Economic damages, of course, can never capture the human misery caused by what would likely be tens of millions more deaths, as well as births that never materialize as failed crops beget famine, as extreme weather drowns, roasts and pulverizes people, and as mass migrations amid scarcer resources trigger more bloody conflict.
Then there’s the matter of atmospheric accounting. The Earth’s gaseous outer layers can only hold so much CO2 before 1.5 degrees is guaranteed. This metric, known as the carbon budget, is dangerously close to meeting its limit. As of 2020, humanity could produce another 400 billion metric tons of carbon before blowing past the temperature target.
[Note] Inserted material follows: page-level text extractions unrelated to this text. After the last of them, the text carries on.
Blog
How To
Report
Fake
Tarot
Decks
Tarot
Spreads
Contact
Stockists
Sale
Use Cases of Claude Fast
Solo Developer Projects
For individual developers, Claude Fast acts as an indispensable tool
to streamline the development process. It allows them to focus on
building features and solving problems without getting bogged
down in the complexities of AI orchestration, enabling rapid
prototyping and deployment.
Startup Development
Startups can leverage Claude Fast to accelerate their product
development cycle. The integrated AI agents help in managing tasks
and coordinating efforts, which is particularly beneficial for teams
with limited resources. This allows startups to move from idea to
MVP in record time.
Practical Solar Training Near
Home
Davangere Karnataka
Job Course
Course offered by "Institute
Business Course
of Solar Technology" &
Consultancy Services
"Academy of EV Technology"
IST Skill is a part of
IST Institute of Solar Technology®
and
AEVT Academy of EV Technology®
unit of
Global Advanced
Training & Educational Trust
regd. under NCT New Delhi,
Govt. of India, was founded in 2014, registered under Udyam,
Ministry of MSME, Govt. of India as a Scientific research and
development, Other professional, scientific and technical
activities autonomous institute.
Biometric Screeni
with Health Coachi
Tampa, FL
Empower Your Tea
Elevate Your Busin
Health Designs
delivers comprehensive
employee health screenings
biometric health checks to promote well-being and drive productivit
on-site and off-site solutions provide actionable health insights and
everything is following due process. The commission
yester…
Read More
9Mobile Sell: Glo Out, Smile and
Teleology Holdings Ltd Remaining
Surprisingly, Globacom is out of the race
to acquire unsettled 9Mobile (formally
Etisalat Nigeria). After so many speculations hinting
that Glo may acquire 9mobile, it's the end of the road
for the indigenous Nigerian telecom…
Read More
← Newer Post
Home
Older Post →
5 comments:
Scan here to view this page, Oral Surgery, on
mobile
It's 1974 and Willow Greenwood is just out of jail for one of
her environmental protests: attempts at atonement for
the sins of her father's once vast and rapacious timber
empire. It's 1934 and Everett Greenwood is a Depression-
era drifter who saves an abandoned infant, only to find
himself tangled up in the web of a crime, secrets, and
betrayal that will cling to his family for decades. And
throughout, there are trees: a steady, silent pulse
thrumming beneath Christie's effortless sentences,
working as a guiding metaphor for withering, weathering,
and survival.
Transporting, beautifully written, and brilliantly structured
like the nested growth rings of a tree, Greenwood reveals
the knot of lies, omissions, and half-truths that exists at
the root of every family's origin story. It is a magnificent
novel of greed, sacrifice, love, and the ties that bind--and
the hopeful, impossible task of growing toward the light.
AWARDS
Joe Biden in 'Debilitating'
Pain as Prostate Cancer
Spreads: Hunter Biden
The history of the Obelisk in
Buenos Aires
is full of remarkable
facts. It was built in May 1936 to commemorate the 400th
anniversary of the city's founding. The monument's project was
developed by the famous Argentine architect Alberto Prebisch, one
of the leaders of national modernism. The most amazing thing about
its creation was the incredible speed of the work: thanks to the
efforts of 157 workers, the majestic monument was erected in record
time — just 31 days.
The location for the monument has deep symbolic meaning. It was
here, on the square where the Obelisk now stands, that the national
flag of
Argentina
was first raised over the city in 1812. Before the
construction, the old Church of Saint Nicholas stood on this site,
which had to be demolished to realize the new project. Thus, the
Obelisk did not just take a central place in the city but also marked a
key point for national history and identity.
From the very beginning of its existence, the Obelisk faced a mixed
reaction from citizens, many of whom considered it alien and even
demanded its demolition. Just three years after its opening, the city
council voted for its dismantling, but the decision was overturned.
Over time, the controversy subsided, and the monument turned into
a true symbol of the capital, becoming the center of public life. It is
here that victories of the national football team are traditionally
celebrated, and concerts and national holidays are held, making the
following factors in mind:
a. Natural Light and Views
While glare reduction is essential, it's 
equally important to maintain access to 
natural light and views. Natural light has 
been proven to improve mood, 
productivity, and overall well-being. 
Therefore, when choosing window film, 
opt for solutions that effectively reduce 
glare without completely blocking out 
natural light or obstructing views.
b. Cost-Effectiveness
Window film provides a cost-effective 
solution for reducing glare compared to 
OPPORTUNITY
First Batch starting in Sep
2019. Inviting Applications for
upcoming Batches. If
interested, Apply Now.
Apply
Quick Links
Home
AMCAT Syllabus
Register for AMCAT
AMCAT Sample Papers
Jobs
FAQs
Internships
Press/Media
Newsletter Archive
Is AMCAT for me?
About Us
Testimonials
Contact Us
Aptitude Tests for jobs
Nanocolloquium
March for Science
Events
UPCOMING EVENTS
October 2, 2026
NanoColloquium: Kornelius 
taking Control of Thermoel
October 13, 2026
At a current rate of about 42 billion metric tons per year, the world has a little over seven and a half years left to slash carbon pollution and balance the books with carbon removal, according to Germany’s Mercator Research Institute on Global Commons and Climate Change.
Failure to mitigate those risks with emissions cuts does not foreclose on a less apocalyptic outcome. But it does force humanity to rely on riskier methods of maintaining some semblance of today’s world. A report from the White House’s Office of the Director of National Intelligence last week warned that keeping warming in check increasingly relies on technology that, in theory, could vacuum the carbon dioxide mess from the sky, if it ever becomes cheap and efficient enough.
In the meantime, the chance that a country suffering from heat may go rogue and attempt to dim the sun with aerosols that mimic the cooling effect of a volcanic eruption increases every year along with emissions. The world, the report concludes, is woefully unprepared for any such scenario.
Glasgow may prove a turning point. Or it could prove to be a 12-day demonstration that the world can’t, or won’t, fend off coming disaster. Either way, there is no straight path anymore.